Exercise input
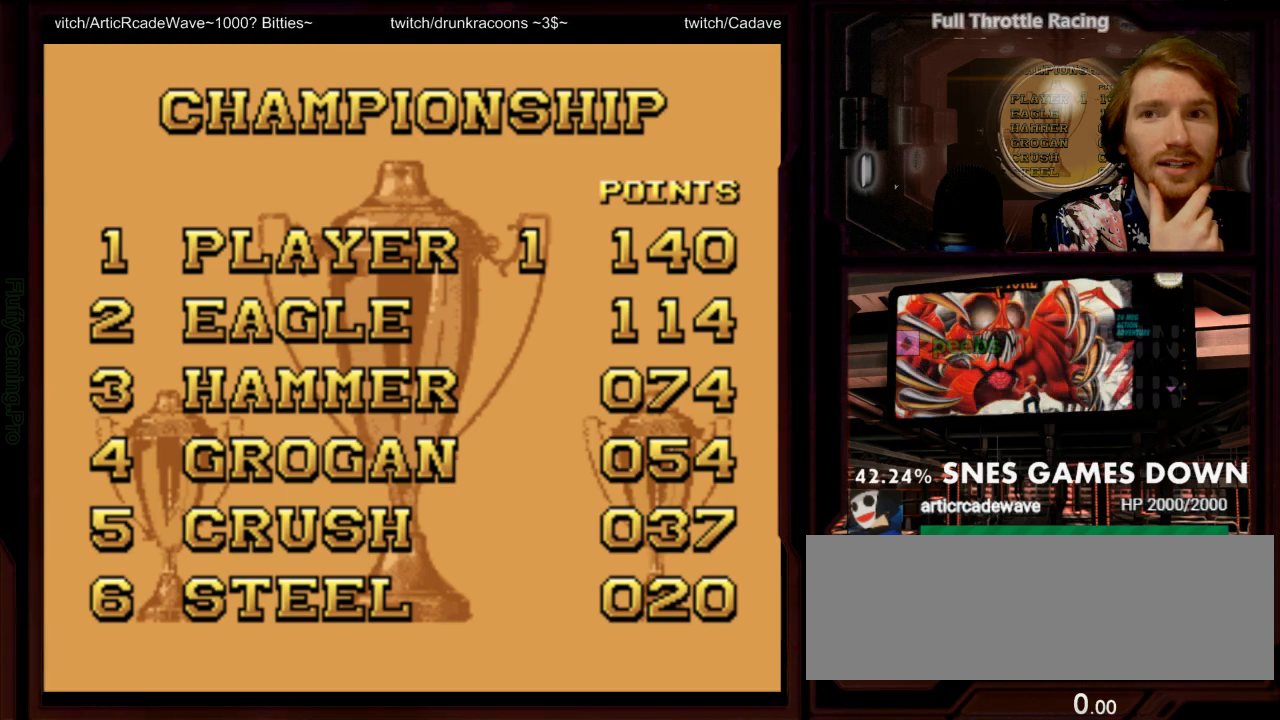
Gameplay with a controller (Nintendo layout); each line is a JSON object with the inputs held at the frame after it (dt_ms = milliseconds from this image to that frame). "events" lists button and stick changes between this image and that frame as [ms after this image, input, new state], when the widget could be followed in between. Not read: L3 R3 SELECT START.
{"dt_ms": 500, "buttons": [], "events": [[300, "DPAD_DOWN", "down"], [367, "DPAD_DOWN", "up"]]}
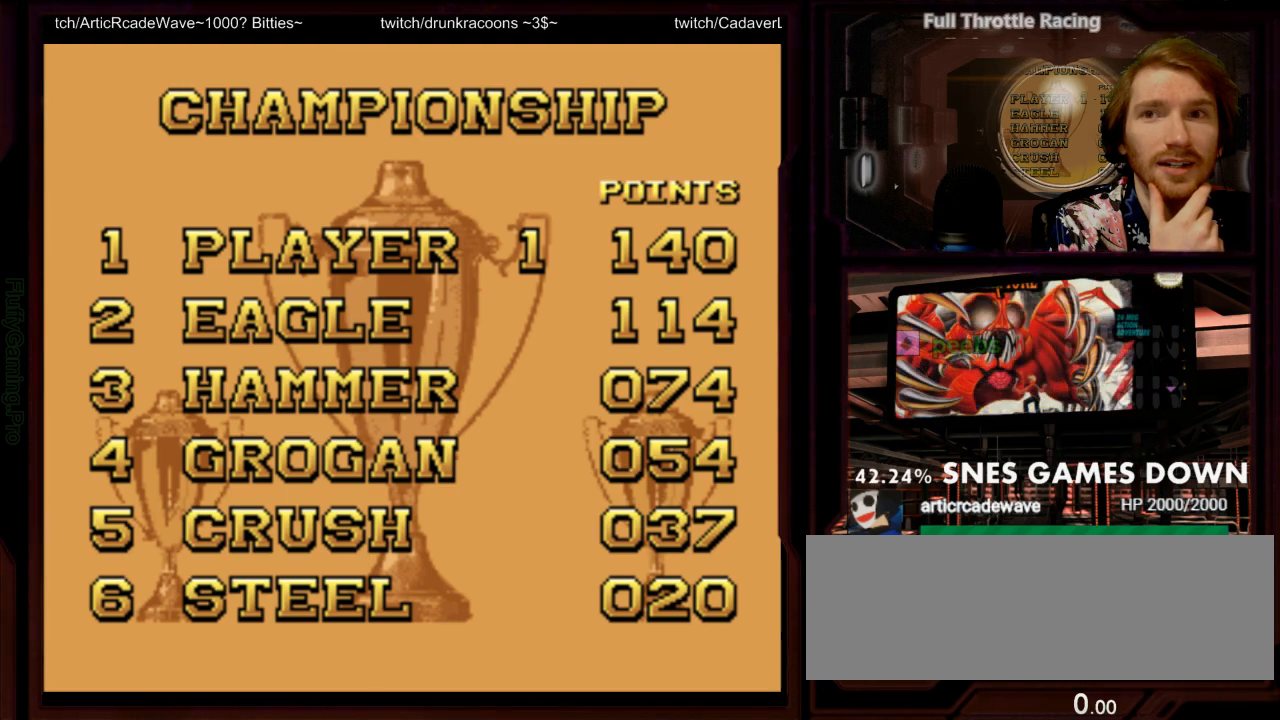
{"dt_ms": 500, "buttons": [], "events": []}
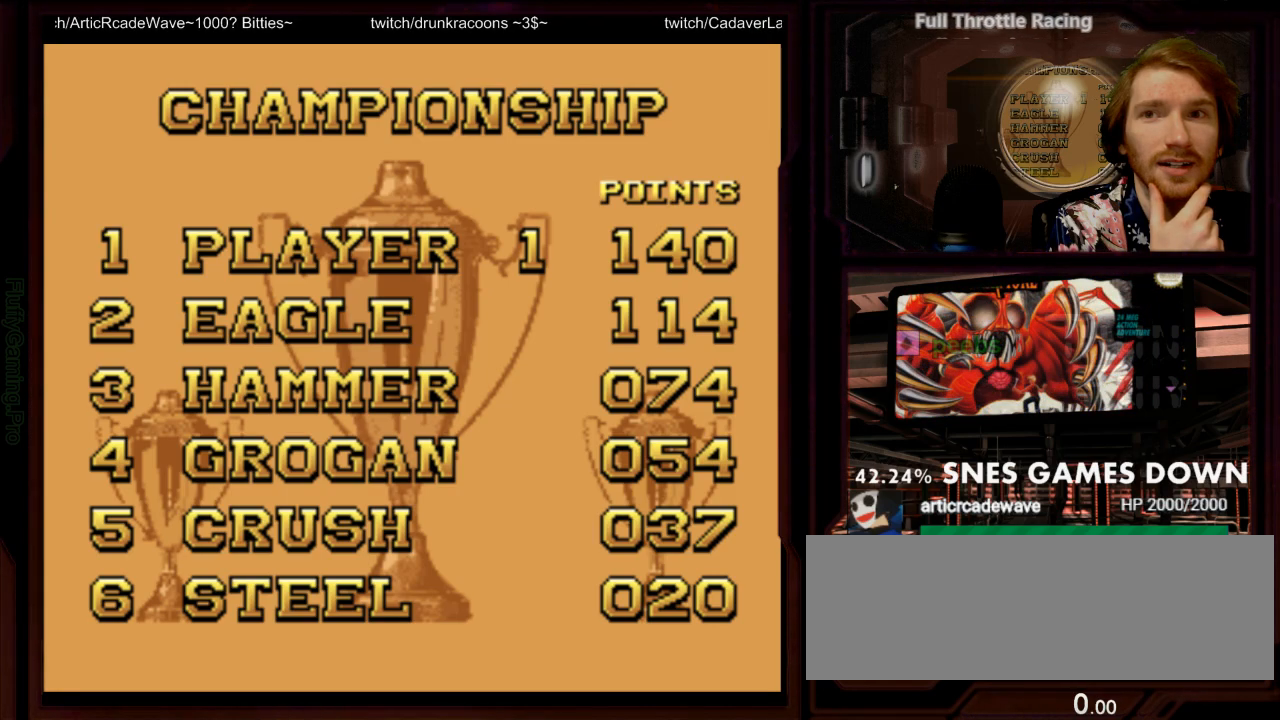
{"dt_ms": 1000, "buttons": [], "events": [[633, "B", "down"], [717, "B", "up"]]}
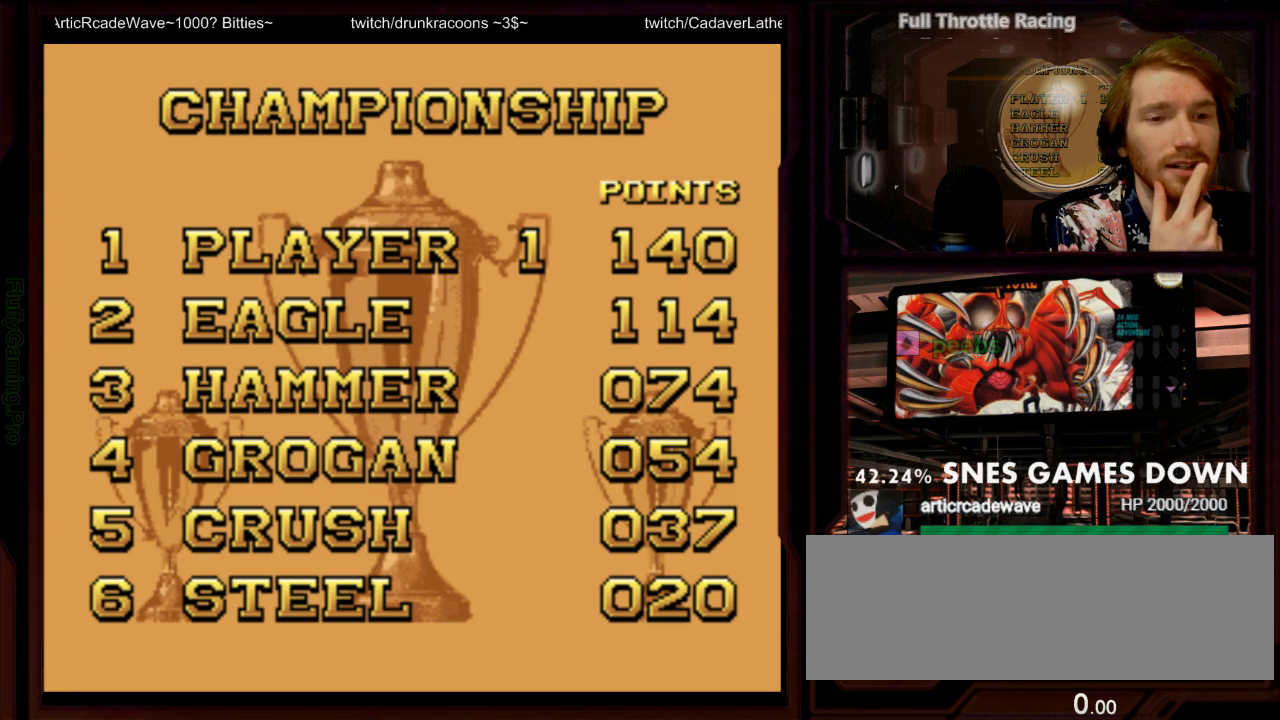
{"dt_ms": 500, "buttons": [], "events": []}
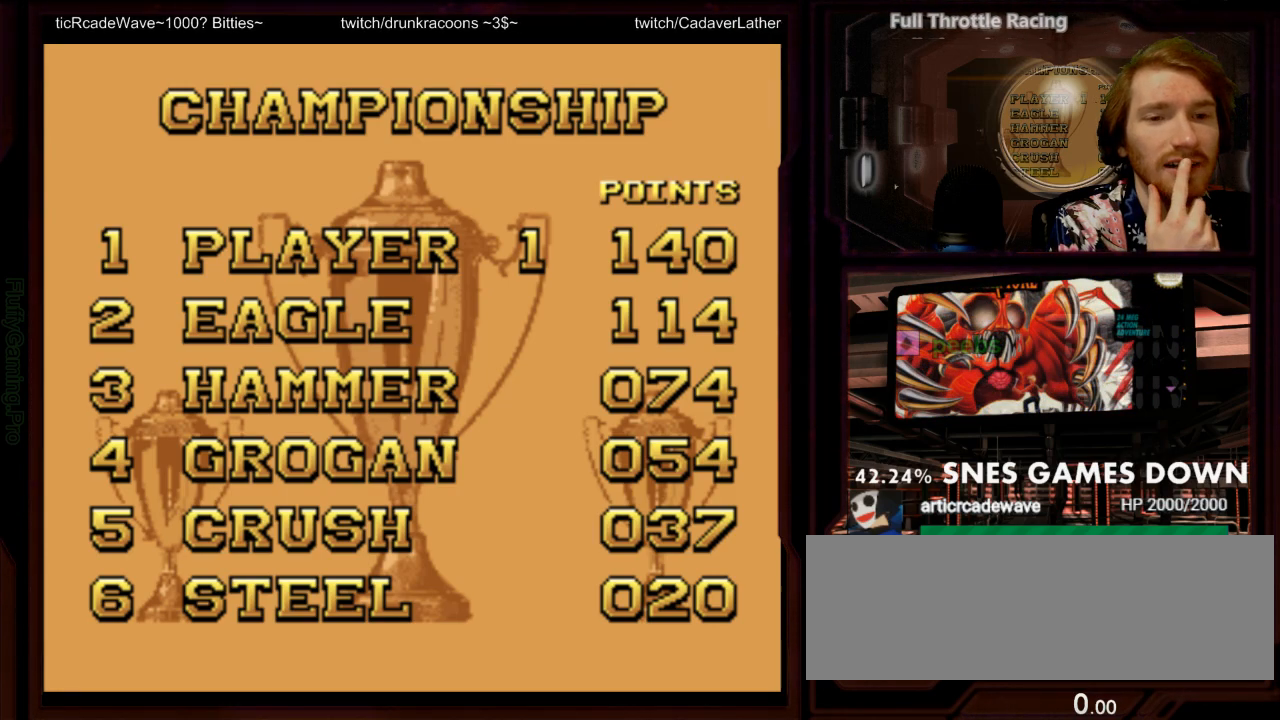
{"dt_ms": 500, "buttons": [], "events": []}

Work instructions
Each line in the listing above that includes "down" is to be copied.

The completed task
{"dt_ms": 500, "buttons": [], "events": [[300, "DPAD_DOWN", "down"], [367, "DPAD_DOWN", "up"]]}
{"dt_ms": 1000, "buttons": [], "events": [[633, "B", "down"], [717, "B", "up"]]}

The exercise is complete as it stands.